If that was the reason, all wikipedias would be affected, not only dewiki.

Erm, are you commenting here without actually having looked into the matter? The META tag bug affects dewiki, huwiki and plwiki *only*, so of course it can't have any effect on "all wikipedias", no matter what that effect might be...

These are two separated bugs: One about that Google issue and one about useless ,noindex,nofollow‘ in flagged (and not only unflagged) revisions. The latter is called [[bugzilla:27173]] (that one here), the former [[bugzilla:27155]].

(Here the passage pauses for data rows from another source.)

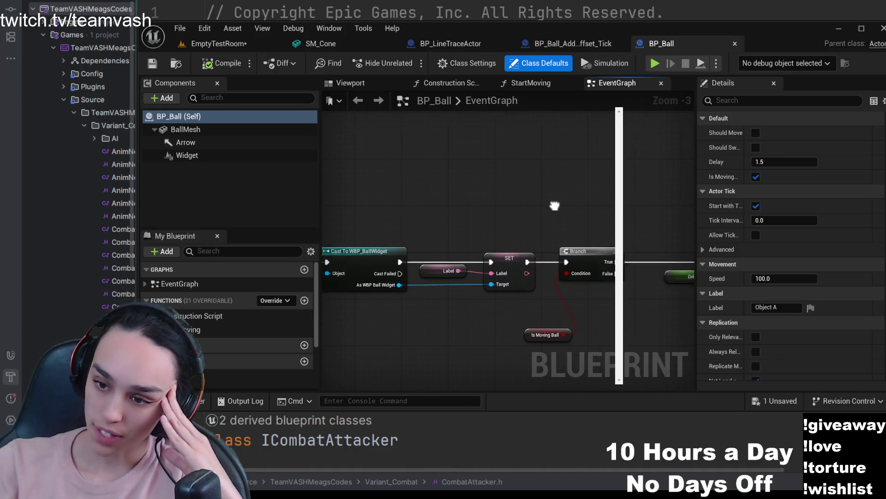
drag(670, 295, 409, 200)
scroll(409, 199, up, 3)
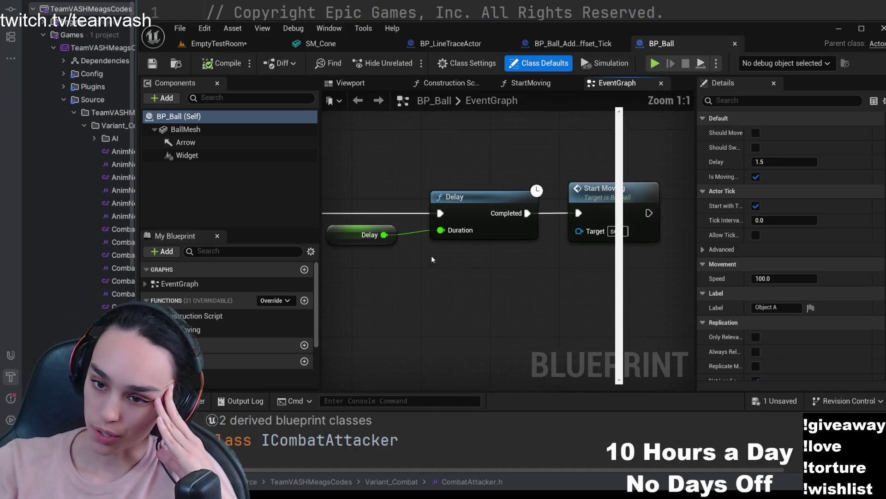
click(470, 200)
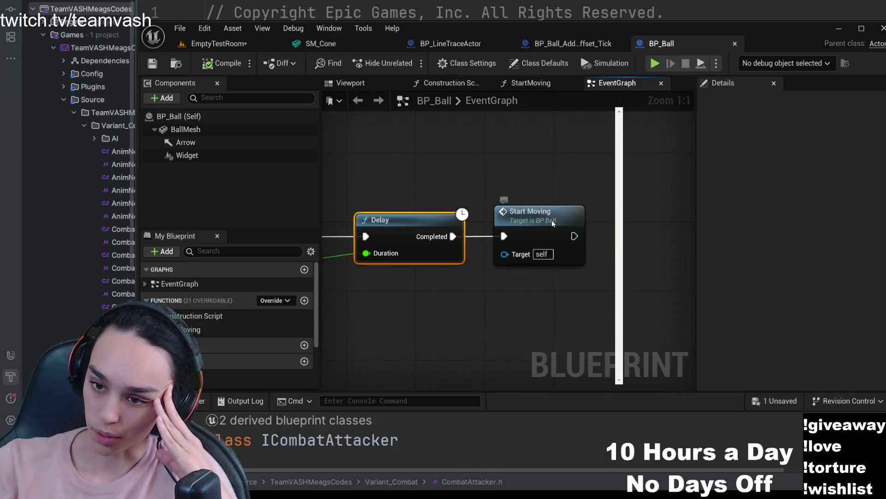
Inspect the Start Moving function graph, then return to the AddActorWorldOffset Tick ball's graph.
double_click(553, 219)
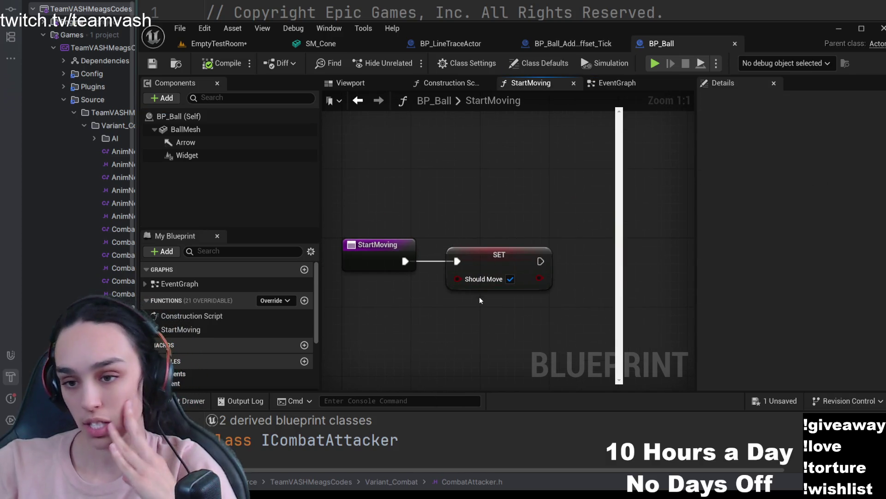
click(573, 83)
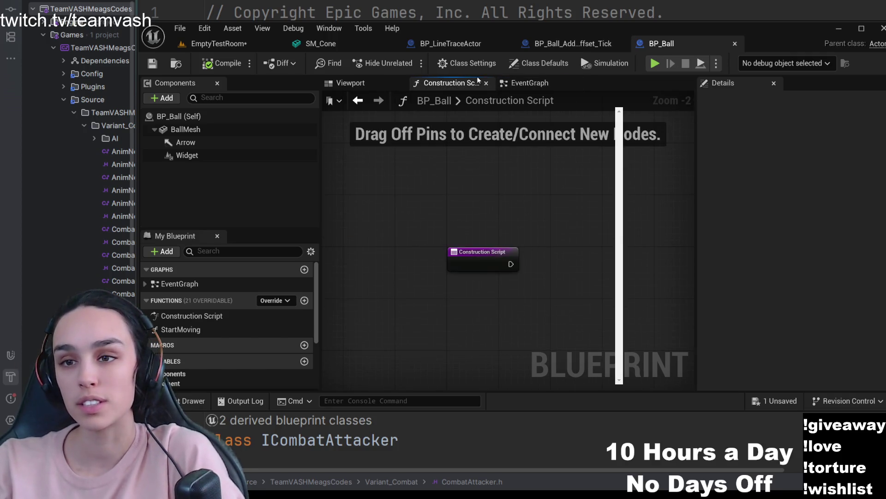
mouse_move(451, 43)
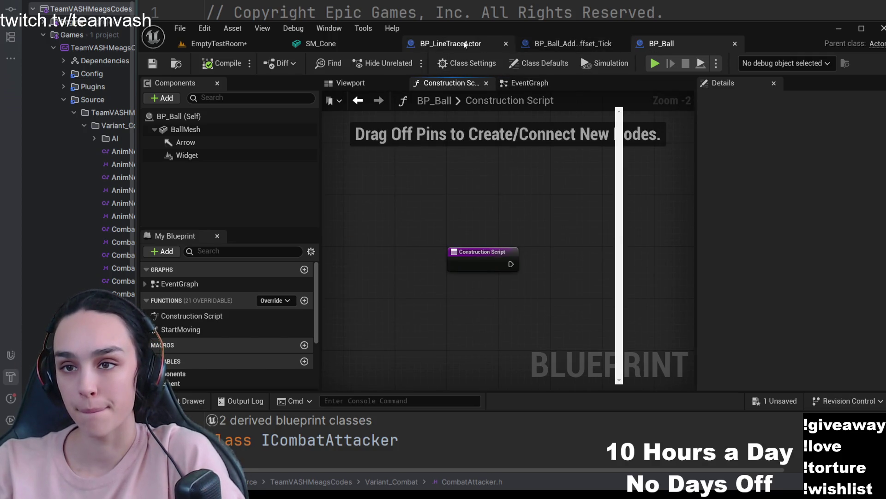
click(571, 44)
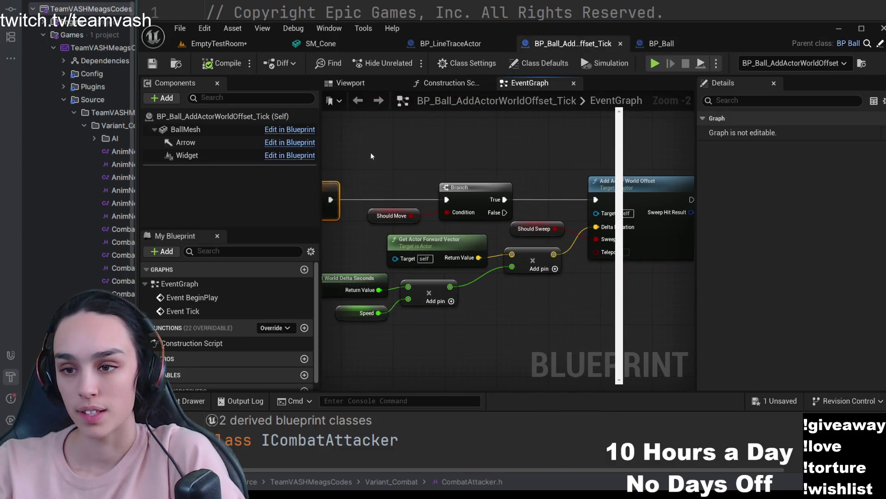
Select Branch, Get Actor Forward Vector and Speed so Details shows Speed as a Movement float of 100.
click(461, 191)
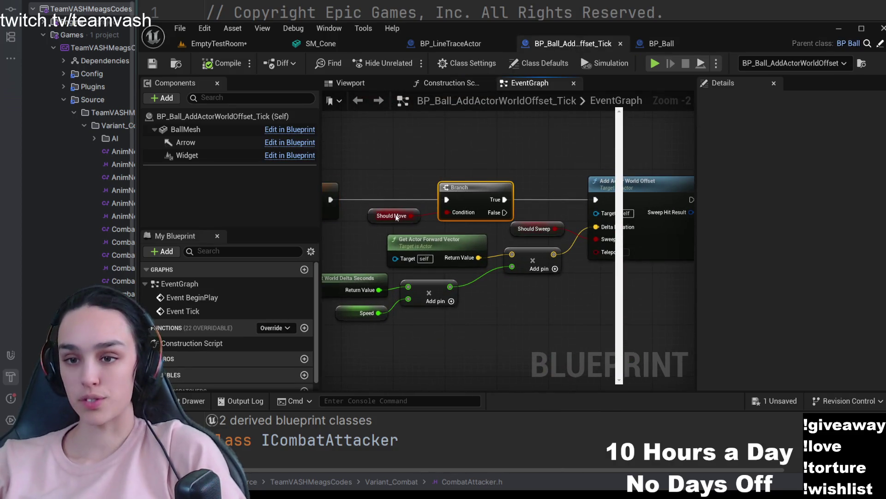
mouse_move(536, 171)
mouse_down()
mouse_move(489, 170)
mouse_move(549, 151)
mouse_up()
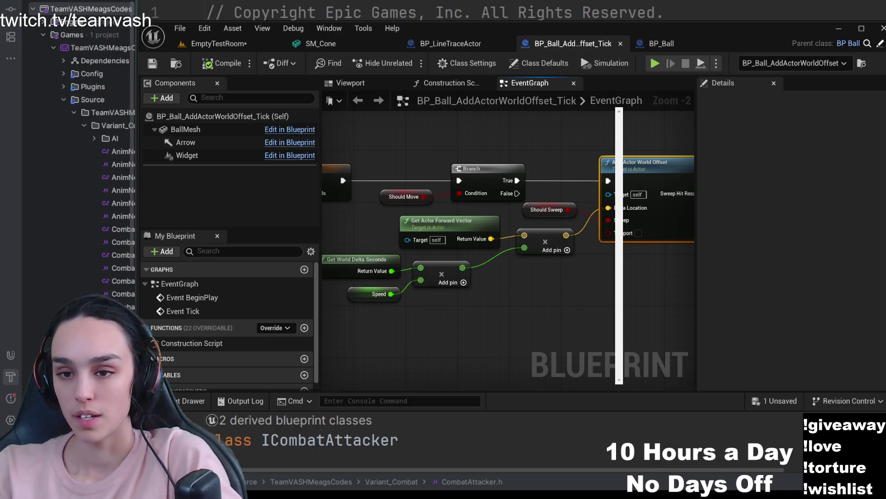
click(471, 309)
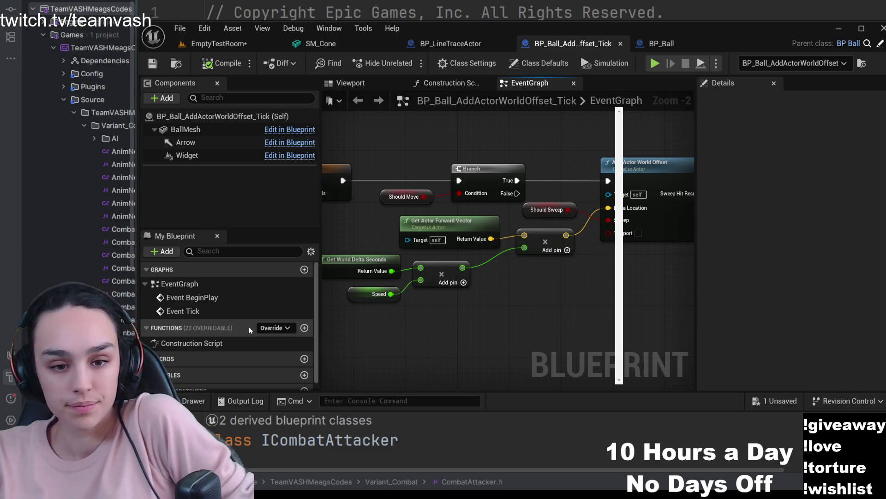
click(426, 240)
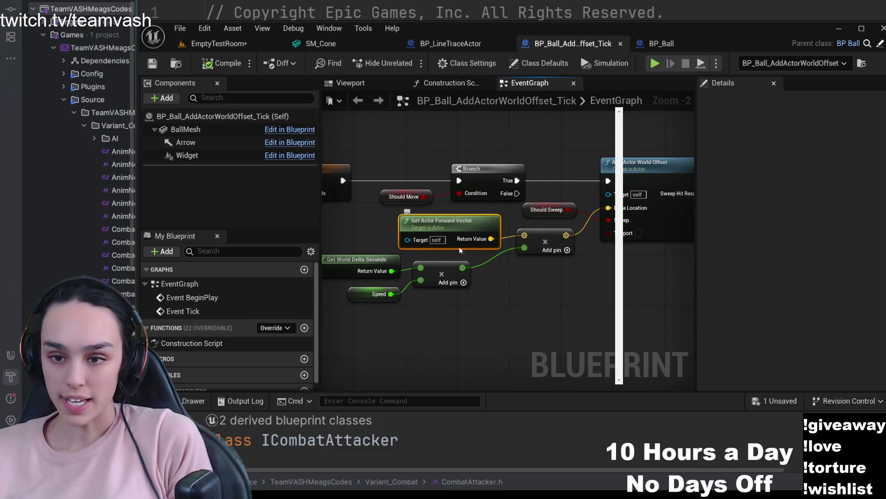
drag(524, 319, 559, 312)
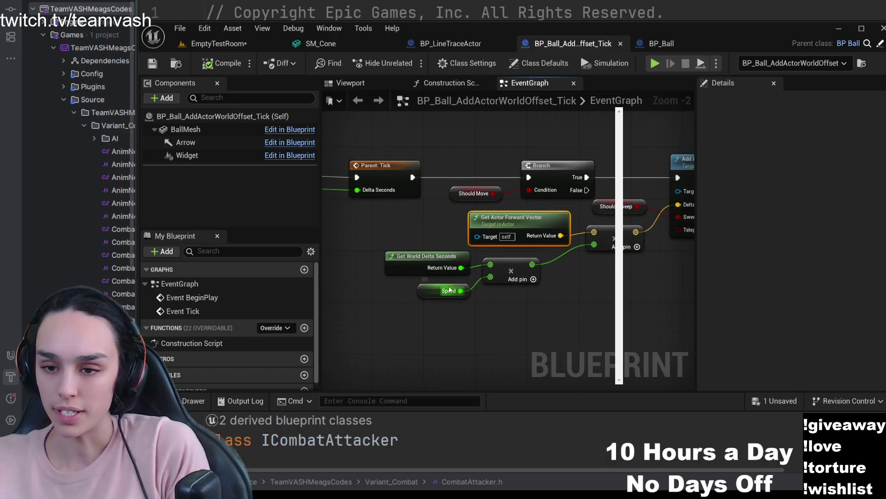
click(430, 289)
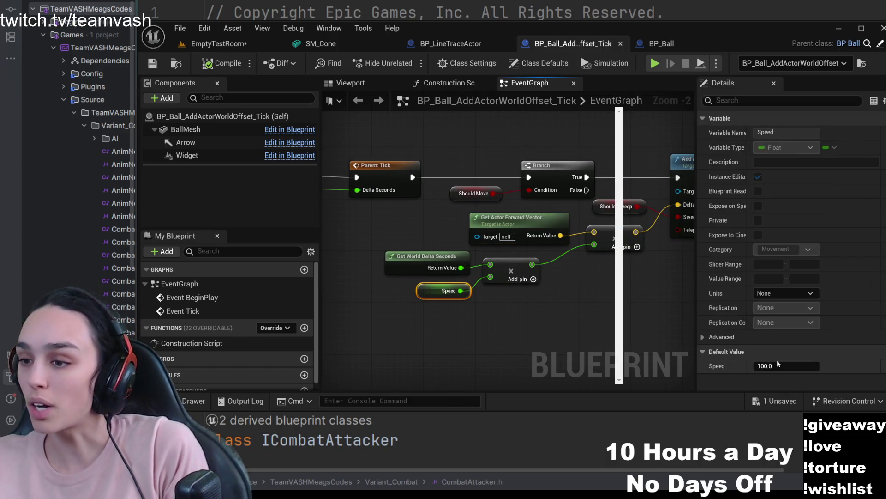
Show the Should Sweep getter's unchecked default, then switch to the EmptyTestRoom level.
drag(532, 298, 509, 312)
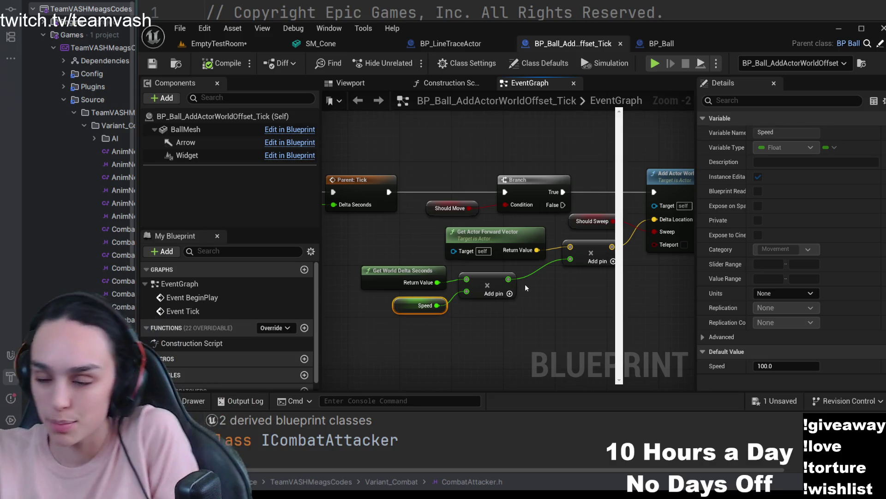
drag(594, 315, 580, 320)
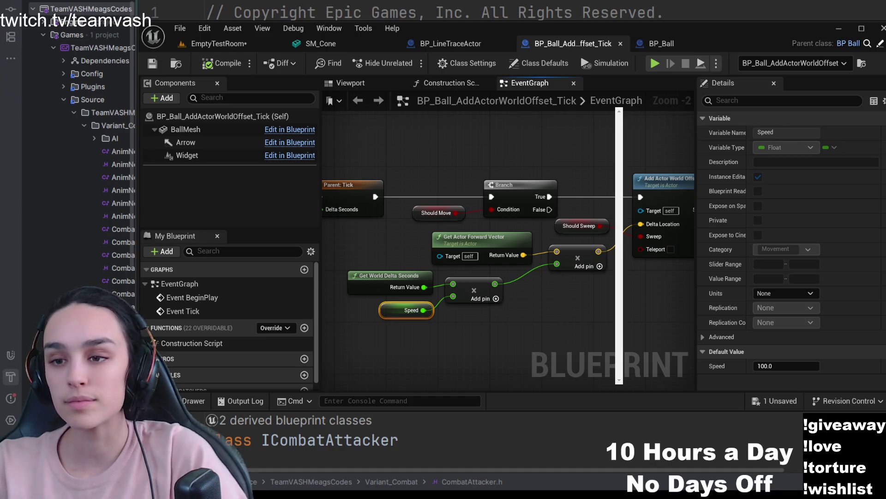
drag(605, 249, 518, 269)
click(495, 249)
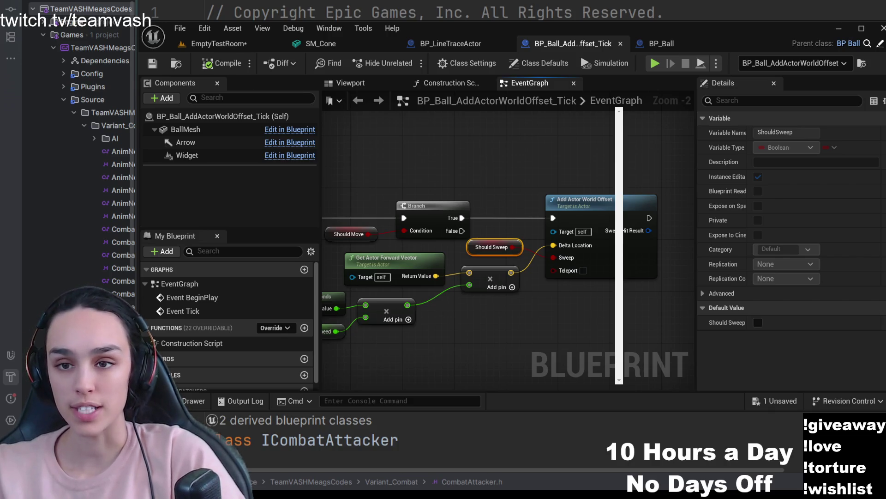
click(216, 43)
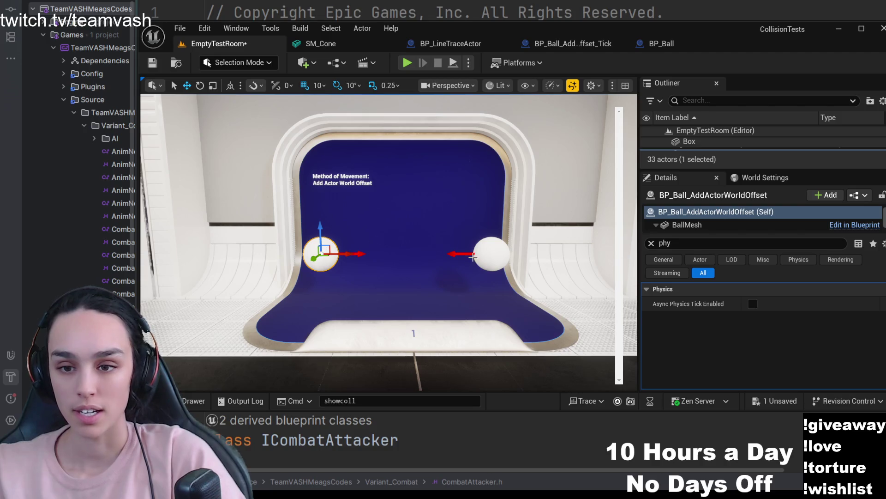
Check each ball's full Details for Should Sweep off, then bring up the Content Drawer.
click(490, 256)
click(651, 244)
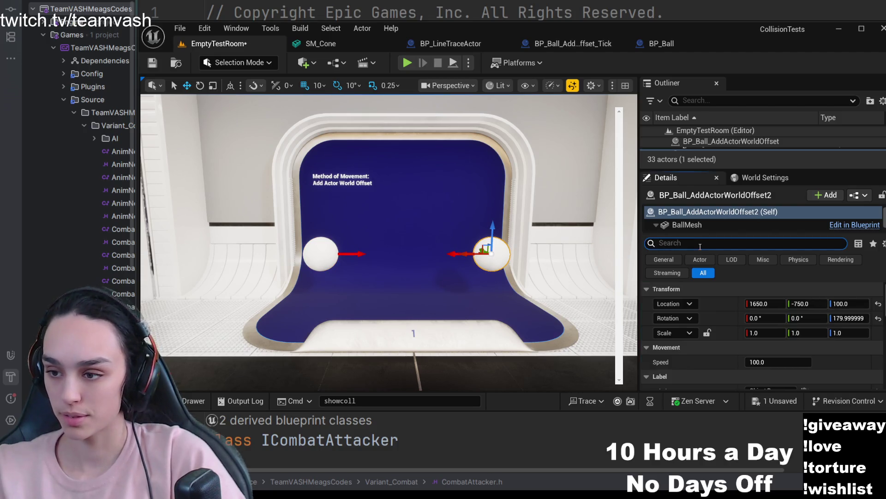
scroll(700, 304, down, 2)
scroll(700, 306, down, 3)
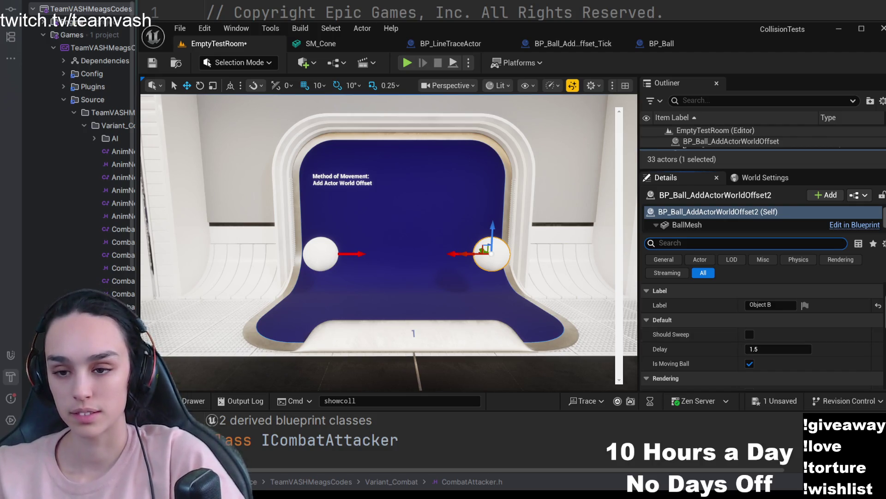
click(466, 252)
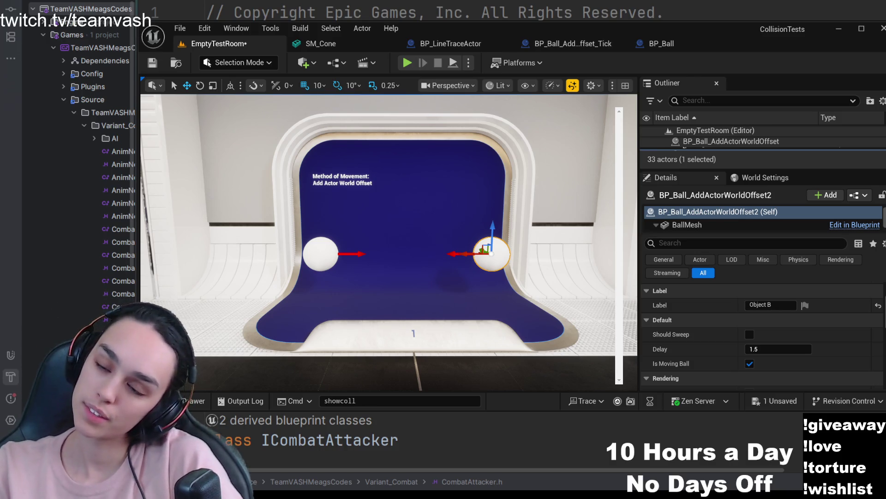
click(320, 254)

FWIW, the indexing problem is an issue on Google's end, not ours (bug 27155 tracks that)

We've actually been serving noindex,nofollow to logged in users in FlaggedRevs for quite some time now (the code in this regard hasn't changed in about a year). I think Googlebot's problems just raised people's awareness and it made a decent original assumption as to the cause.

Whether or not we should serve noindex,nofollow to logged in users is debatable, and I guess this bug serves that purpose.

wikipedia wrote:

(In reply to comment #12)

Whether or not we should serve noindex,nofollow to logged in users is
debatable, and I guess this bug serves that purpose.

Chad got the point. Mentioning Google was just an example and nothing else. Independent of the fact if crawlers do their job logged in or not, the meta tags are senseless and have to be removed - or can anyone explain to me why a crawler must not index an article version which has been checked ("flagged")?!

This is caused because in FlaggedArticleView.php, setRobotPolicy has the following check:

<pre>
if ( !$this->pageOverride() && $this->article->isStableShownByDefault() ) {
// set noindex
}
</pre>

in this check, $this->pageOverride() returns false for stable versions for logged in users, yet true for stable versions for non-logged in users.

pageOverride() returns false for logged in users, due to the following check:

<pre>

$config = $this->article->getVisibilitySettings();
# Does the stable version override the current one?
if ( $config['override'] ) {
        if ( $this->showDraftByDefault() ) {
                return ( $wgRequest->getIntOrNull( 'stable' ) === 1 );
        }
        # Viewer sees stable by default
        return !( $wgRequest->getIntOrNull( 'stable' ) === 0 );

</pre>

ergo, pageOverride() does not account for usergroup settings in viewing stable pages, it only takes into account usersettings, page settings and url overrides.

(In reply to comment #14)

ergo, pageOverride() does not account for usergroup settings in viewing stable
pages, it only takes into account usersettings, page settings and url
overrides.

Yes, it does check that. That's what showDraftByDefault() does.

The real cause is that logged-in users see the current version by default, even if it is synced with the stable version. Try logging in and adding ?stable=1 to the page URL (noindex goes away). The two versions are almost the same, except the stable has filetimestamp=X added to thumbnail links. In rare cases, the current version might use newer versions of Commons files too (feature of bug 15748).

One way to index these would be to have setRobotPolicy() check for this scenario (viewing the draft when the stable synced with it).

I've been doing refactoring yesterday to make the code easier to read. I'll deal with this after finishing that.

Sync check (per comment #15) added in r81874.